フィルムの中の君
ストレッチや柔軟を十分にし、
中田の指導の元基本的なことから練習に入っていった。
スパイの情報戦と聞いてあまり派手なことはしないであろう…と思っていた昴の想像を超えた。
銃撃戦のシーンで使うアクションを練習したのだが、かなり動きがハード。
寝た状態で1発発砲し、起き上がって1発、相手の弾を避けるためにバク転をして更に2発。

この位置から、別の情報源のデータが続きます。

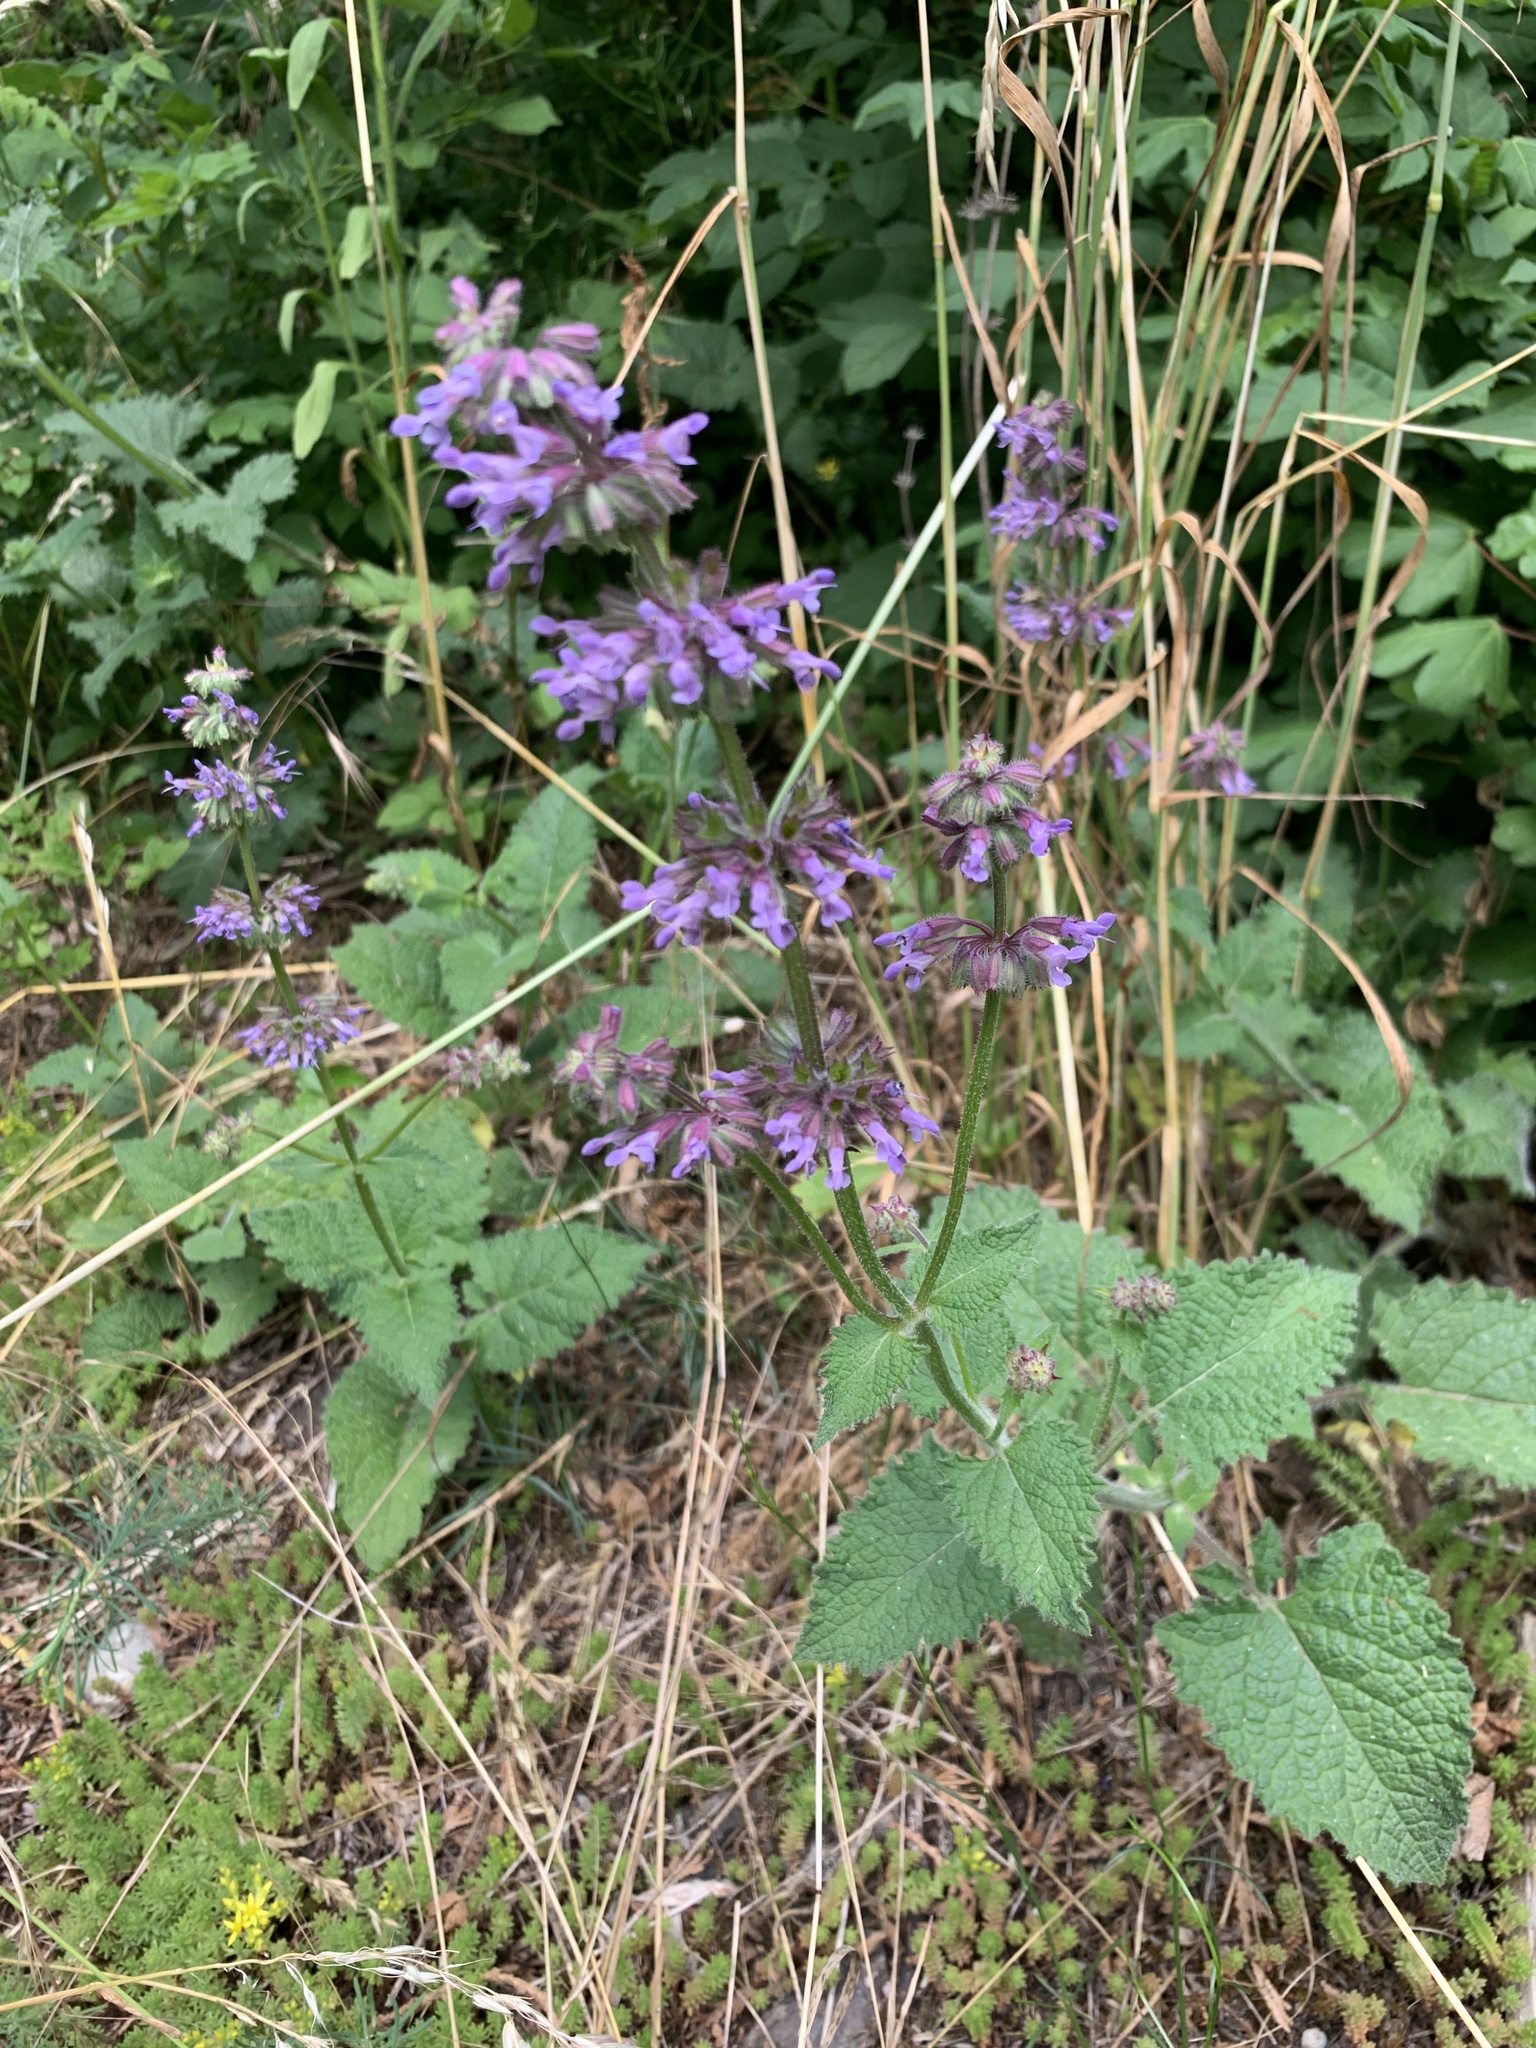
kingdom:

お手本として中田の動きを見ると絵になる動きなのだが、練習初日とは思えぬハードさに役者陣は付いていくことで精一杯。
その中、華麗にバク転を決め銃を構えた人物がいた。
「さすが浪川さん!すごいですね」
それが人気俳優 浪川凛太朗。
涼しげな顔でアクションをやってのけたのだ。
「じゃあ次藤森さん」と名指しされた藤森大輔が中田のお手本通りの動きを始めた。
さっと起き上がり綺麗なバク転、
何より無駄な動きが感じられない…
あんなに浪川を褒めた藤森だったが、
自らも卒なくこなした。
「すげーな藤森くん」
浪川の賛辞に恥ずかしそうに藤森は頭をかき、はじの方へとずれる。
全出演者が一通り練習を終えたあと、アクション指導の中田に昴は呼ばれた。
隣には監督の鈴屋と演出の岡田がいて、何のことだろうと想像もつかないまま昴は椅子に座る。
「この作品はスパイだから基本的に銃を使ったガンアクションなんだけど、君と千秋さんだけは刀を振るシーンを作ろうと思ってね」
(銃だけでなく刀まで!?)
鈴屋からの提案は昴の想像の範疇を超えた話になってきた。